TRY IT »
For the records that follow, return only the count of lines containing the string "exists".

*** AVAILABLE DATA ***

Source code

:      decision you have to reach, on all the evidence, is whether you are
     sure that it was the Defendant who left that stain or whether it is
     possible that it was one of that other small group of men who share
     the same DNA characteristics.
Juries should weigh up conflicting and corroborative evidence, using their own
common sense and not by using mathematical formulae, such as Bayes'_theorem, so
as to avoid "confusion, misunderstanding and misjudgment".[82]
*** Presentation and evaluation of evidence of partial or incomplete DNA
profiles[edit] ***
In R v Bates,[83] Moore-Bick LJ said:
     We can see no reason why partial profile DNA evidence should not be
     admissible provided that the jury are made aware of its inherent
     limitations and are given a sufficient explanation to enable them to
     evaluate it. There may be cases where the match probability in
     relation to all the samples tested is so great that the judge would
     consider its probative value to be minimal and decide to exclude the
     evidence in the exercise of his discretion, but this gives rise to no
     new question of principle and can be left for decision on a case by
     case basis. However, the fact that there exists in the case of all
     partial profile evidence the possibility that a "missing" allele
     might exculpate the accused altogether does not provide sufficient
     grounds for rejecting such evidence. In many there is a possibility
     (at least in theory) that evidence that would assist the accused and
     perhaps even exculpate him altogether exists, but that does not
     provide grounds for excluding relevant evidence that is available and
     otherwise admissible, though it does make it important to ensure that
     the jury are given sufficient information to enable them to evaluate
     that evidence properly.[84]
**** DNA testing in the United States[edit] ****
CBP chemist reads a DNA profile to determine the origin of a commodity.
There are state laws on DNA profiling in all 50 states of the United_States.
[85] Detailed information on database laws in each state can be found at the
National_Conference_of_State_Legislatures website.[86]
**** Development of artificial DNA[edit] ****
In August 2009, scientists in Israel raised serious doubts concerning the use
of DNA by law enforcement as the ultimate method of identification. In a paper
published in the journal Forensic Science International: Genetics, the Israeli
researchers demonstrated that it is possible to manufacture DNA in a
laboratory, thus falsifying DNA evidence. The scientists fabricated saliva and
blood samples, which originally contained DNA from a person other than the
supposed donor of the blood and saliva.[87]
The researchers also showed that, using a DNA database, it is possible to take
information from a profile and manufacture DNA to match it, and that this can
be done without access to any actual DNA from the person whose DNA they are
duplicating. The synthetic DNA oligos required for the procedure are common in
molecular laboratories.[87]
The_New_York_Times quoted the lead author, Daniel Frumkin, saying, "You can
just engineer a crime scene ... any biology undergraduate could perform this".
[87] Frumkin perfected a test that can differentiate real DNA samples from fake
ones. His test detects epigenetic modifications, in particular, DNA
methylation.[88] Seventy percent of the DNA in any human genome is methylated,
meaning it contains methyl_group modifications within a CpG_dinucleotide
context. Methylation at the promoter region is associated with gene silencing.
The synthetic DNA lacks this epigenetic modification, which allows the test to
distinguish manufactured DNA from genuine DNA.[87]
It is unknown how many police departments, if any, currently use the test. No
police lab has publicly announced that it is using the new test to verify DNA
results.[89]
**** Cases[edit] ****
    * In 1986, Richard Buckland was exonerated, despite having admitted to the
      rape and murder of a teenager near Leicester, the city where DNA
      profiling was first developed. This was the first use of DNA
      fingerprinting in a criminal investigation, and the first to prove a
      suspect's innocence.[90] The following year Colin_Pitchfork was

*** End of AVAILABLE DATA ***

EXERCISE RESPONSE »
2